Beethoven too, thought that Napoleon was a „new“ man, and indeed dedicated his 3rd symphony to him. Beethoven though had other ideas, and we all know the title page of the score with its dedication crossed out in a fit of rage. Thorvaldsen though does not seem to realise that, this „new“ man, who with that grandiose classical clarity seemed to be able to conquer the whole world, is very quickly seized by a close and stuffy petit bourgeois-ness that found its expression in Danish Golden Age painting. It is a giant leap from the obvious idealogicalism /heroism in Jason to, for example, the quiet withdrawn reason of „The Waage Petersen rooms“ in the painting by Wilhelm Bendz from 1830. The very outside, the landscape around these peaceful dwellings is closed off, ordered and well-arranged. Seen in this light, I view Thorvaldsen’s contribution, from a Danish perspective as, both a heroic, and a futile attempt at holding onto the great European tradition.

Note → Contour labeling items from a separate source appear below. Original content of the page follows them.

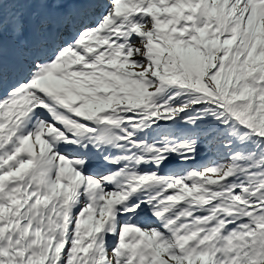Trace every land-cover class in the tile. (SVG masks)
<instances>
[{"label":"snow or ice","instance_id":"snow-or-ice-1","mask_svg":"<svg viewBox=\"0 0 264 264\" xmlns=\"http://www.w3.org/2000/svg\"><path fill=\"white\" fill-rule=\"evenodd\" d=\"M0 264H264V0H0Z\"/></svg>","mask_w":264,"mask_h":264}]
</instances>
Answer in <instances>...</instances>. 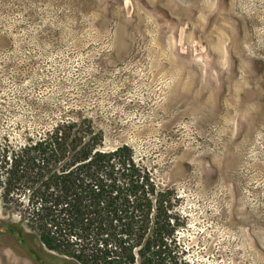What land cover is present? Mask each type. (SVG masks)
<instances>
[{
	"label": "rangeland",
	"instance_id": "obj_1",
	"mask_svg": "<svg viewBox=\"0 0 264 264\" xmlns=\"http://www.w3.org/2000/svg\"><path fill=\"white\" fill-rule=\"evenodd\" d=\"M63 120L180 196L186 264H264V0H0V148ZM27 200L0 264H81Z\"/></svg>",
	"mask_w": 264,
	"mask_h": 264
},
{
	"label": "trees",
	"instance_id": "obj_2",
	"mask_svg": "<svg viewBox=\"0 0 264 264\" xmlns=\"http://www.w3.org/2000/svg\"><path fill=\"white\" fill-rule=\"evenodd\" d=\"M103 141L90 121L63 120L0 148L2 204L27 197L23 215L40 218L41 243L81 264H186L180 196L129 145Z\"/></svg>",
	"mask_w": 264,
	"mask_h": 264
}]
</instances>
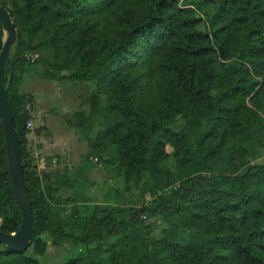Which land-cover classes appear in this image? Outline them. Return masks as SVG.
Returning a JSON list of instances; mask_svg holds the SVG:
<instances>
[{"label":"trees","instance_id":"1","mask_svg":"<svg viewBox=\"0 0 264 264\" xmlns=\"http://www.w3.org/2000/svg\"><path fill=\"white\" fill-rule=\"evenodd\" d=\"M0 4L17 29L3 84L33 248L0 243V264H41L43 232L83 246L65 264H264V0ZM4 35L0 22V50ZM31 50H41L44 77L94 84L78 125L101 122L91 148L123 181L101 200L81 175L92 165L39 170L29 156L31 115L17 84L35 69ZM20 221L0 119V231Z\"/></svg>","mask_w":264,"mask_h":264},{"label":"rangeland","instance_id":"2","mask_svg":"<svg viewBox=\"0 0 264 264\" xmlns=\"http://www.w3.org/2000/svg\"><path fill=\"white\" fill-rule=\"evenodd\" d=\"M39 54L41 50H31L27 53V59L35 69L17 84V90L26 99L24 108L31 115V124L27 125L29 156L33 164L42 170L46 169L47 165H50L48 169L52 171L64 168L79 169L83 162L92 165L90 170L81 172V175L85 181L92 183L91 192L101 200L105 197L104 193L111 187L122 186L123 181L100 163L98 155L91 148L101 122L87 118V124L78 125L77 112L89 111L88 97L94 89V84L87 80L81 82L77 79H66L68 75L65 72H56V77L52 79L44 77ZM101 103L106 104L105 98H101ZM102 108L101 105L99 114ZM87 119L85 118V121ZM166 151L169 153L171 147L167 146ZM259 161L264 162V155ZM41 164L45 165V168L39 167ZM120 190L126 196H136L134 189L129 192L123 188ZM68 193H71L69 188L60 190L62 196ZM158 230V227L153 228L150 233L152 240L159 236ZM40 238L47 243L44 253L37 255L41 264H65L83 249L81 244H74L70 240L53 243V238L48 232H43ZM32 250L31 245L27 254L31 255Z\"/></svg>","mask_w":264,"mask_h":264},{"label":"water","instance_id":"3","mask_svg":"<svg viewBox=\"0 0 264 264\" xmlns=\"http://www.w3.org/2000/svg\"><path fill=\"white\" fill-rule=\"evenodd\" d=\"M0 22L5 33L0 50V119L14 200L21 213L18 230L13 233L0 231V243L16 253H23L31 244L32 208L24 182L17 132L3 84L4 67L10 55L11 45L17 38V29L11 12L1 4Z\"/></svg>","mask_w":264,"mask_h":264},{"label":"built area","instance_id":"4","mask_svg":"<svg viewBox=\"0 0 264 264\" xmlns=\"http://www.w3.org/2000/svg\"><path fill=\"white\" fill-rule=\"evenodd\" d=\"M30 124H31L30 121H28V122H27V125L29 126ZM40 166H41V167L43 166L42 168H44L45 165H42V164H41V165H39V167H40ZM39 169H40V168H39ZM142 218H145V215H143Z\"/></svg>","mask_w":264,"mask_h":264}]
</instances>
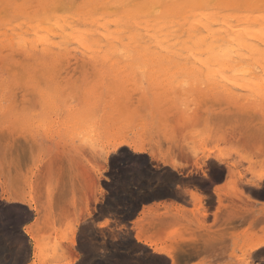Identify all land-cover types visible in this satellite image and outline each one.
Listing matches in <instances>:
<instances>
[{
	"label": "rangeland",
	"instance_id": "rangeland-1",
	"mask_svg": "<svg viewBox=\"0 0 264 264\" xmlns=\"http://www.w3.org/2000/svg\"><path fill=\"white\" fill-rule=\"evenodd\" d=\"M49 65L35 84L0 93V264L33 260L32 210L60 264H248L264 238V95L130 70L117 84L92 63ZM11 114L24 121L19 156L4 137ZM124 147L141 159L110 171Z\"/></svg>",
	"mask_w": 264,
	"mask_h": 264
},
{
	"label": "bare ground",
	"instance_id": "bare-ground-1",
	"mask_svg": "<svg viewBox=\"0 0 264 264\" xmlns=\"http://www.w3.org/2000/svg\"><path fill=\"white\" fill-rule=\"evenodd\" d=\"M0 60L4 95L15 93L24 78L32 83L40 67L76 60L113 75L117 84L130 70L128 75H169L181 84L206 82L217 89L232 84L263 96L264 0H0ZM22 123L17 114L7 117L4 137L10 154L20 155ZM125 141H115L113 148ZM131 147L145 151L142 145ZM39 223L37 218L26 228L34 256L27 264H60L62 257L48 255L47 244L35 233ZM136 238L165 252L140 233ZM262 245L264 238L248 254Z\"/></svg>",
	"mask_w": 264,
	"mask_h": 264
},
{
	"label": "snow or ice",
	"instance_id": "snow-or-ice-1",
	"mask_svg": "<svg viewBox=\"0 0 264 264\" xmlns=\"http://www.w3.org/2000/svg\"><path fill=\"white\" fill-rule=\"evenodd\" d=\"M139 159L141 158L132 156L126 147L120 148L110 155L108 167L110 171L120 173L125 168H131L133 163ZM0 218H2V214H0ZM248 264H264V245L253 252L248 258Z\"/></svg>",
	"mask_w": 264,
	"mask_h": 264
},
{
	"label": "crops",
	"instance_id": "crops-1",
	"mask_svg": "<svg viewBox=\"0 0 264 264\" xmlns=\"http://www.w3.org/2000/svg\"><path fill=\"white\" fill-rule=\"evenodd\" d=\"M143 210H144V207L141 206V207H140V212H139L138 216H136V218H135L134 221H136V220L139 218V216H140L141 212H143ZM32 211H33V219H34V220H32V222H34L35 219H36V217H37V213H36L35 210H32ZM90 220H91V219H90ZM129 222H130V224H132V220H130ZM26 226H27V225H26ZM131 226H132V225H131ZM29 261L31 262V261H32V258H31ZM29 261H28V262H29Z\"/></svg>",
	"mask_w": 264,
	"mask_h": 264
}]
</instances>
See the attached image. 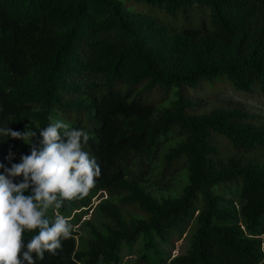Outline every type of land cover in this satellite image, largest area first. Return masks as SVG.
I'll return each instance as SVG.
<instances>
[{"label":"trees","instance_id":"trees-1","mask_svg":"<svg viewBox=\"0 0 264 264\" xmlns=\"http://www.w3.org/2000/svg\"><path fill=\"white\" fill-rule=\"evenodd\" d=\"M217 77L264 97V0H0V126L57 116L94 134L101 165L86 197L49 209L77 228L38 264H120L139 238L138 264H264V119L189 95ZM10 149L30 146L0 137L6 166ZM193 217L168 260L158 242Z\"/></svg>","mask_w":264,"mask_h":264},{"label":"clouds","instance_id":"clouds-1","mask_svg":"<svg viewBox=\"0 0 264 264\" xmlns=\"http://www.w3.org/2000/svg\"><path fill=\"white\" fill-rule=\"evenodd\" d=\"M48 121L43 128L30 121L22 132L0 126V137L30 146L19 162L11 149L4 158L10 166L0 162V264H38L61 250L74 225L64 215L49 218V209L83 199L101 176L97 157L85 150L94 134L57 116Z\"/></svg>","mask_w":264,"mask_h":264},{"label":"rangeland","instance_id":"rangeland-1","mask_svg":"<svg viewBox=\"0 0 264 264\" xmlns=\"http://www.w3.org/2000/svg\"><path fill=\"white\" fill-rule=\"evenodd\" d=\"M187 90L189 91V95H191L193 98L202 100H194L200 106L204 104L208 107H239L245 109L248 112L256 110L260 113L257 118L264 119V97L256 92L245 93L233 89L225 77H217L211 81L204 82L199 88H188ZM184 93H186V91H184ZM171 95L172 94L169 92L161 99L170 98ZM237 188V183L226 184L220 187L221 192H223L226 198L233 203L235 208L240 206ZM89 216L90 214L82 217L81 220L88 219ZM194 217L187 224L183 225L172 233L168 244L158 242L159 249L163 252L164 257L168 260L177 255H182L187 251L195 224ZM74 228H77V226H74ZM262 232L263 234L260 236V238L264 242V222ZM142 250L143 244L140 238L130 245L121 243L119 251L121 256L120 264H138L136 259L141 255Z\"/></svg>","mask_w":264,"mask_h":264}]
</instances>
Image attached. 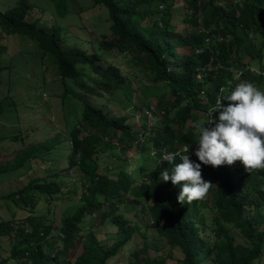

Thorvaldsen’s return to Copenhagen after 40 years voluntary exile in Rome indicates for me the death blow dealt to the great tradition. For me it endows Thorvaldsen’s scheme with at certain tragedy. Thorvaldsen comes back to Denmark in order to assist in the consolidation of a class, who quickly made it’s voice heard in Denmark, namely the petit bourgeoisie. An enormous loss of outlook, daring and lack of compromise occurs in that movement from Thorvaldsen’s white, idealistic marble Titans to the Golden Age painters’ nice, small bijou paintings of life in Denmark. Life was depicted, not as it was, but how one wanted it to be
Thorvaldsen, upon his return, was made so fundamentally Danish, in the public conscience, that the most important part of his work, the international, virtually disappeared.
Perhaps his greatest force seen from a contemporary Danish sculptor’s point of view is that very foreignness in regard to the Danish tradition, which was being founded in the years around the time of his homecoming. In trying to connect him with the international world, which he was a part of, one might be able to wring some new meaning out of his work.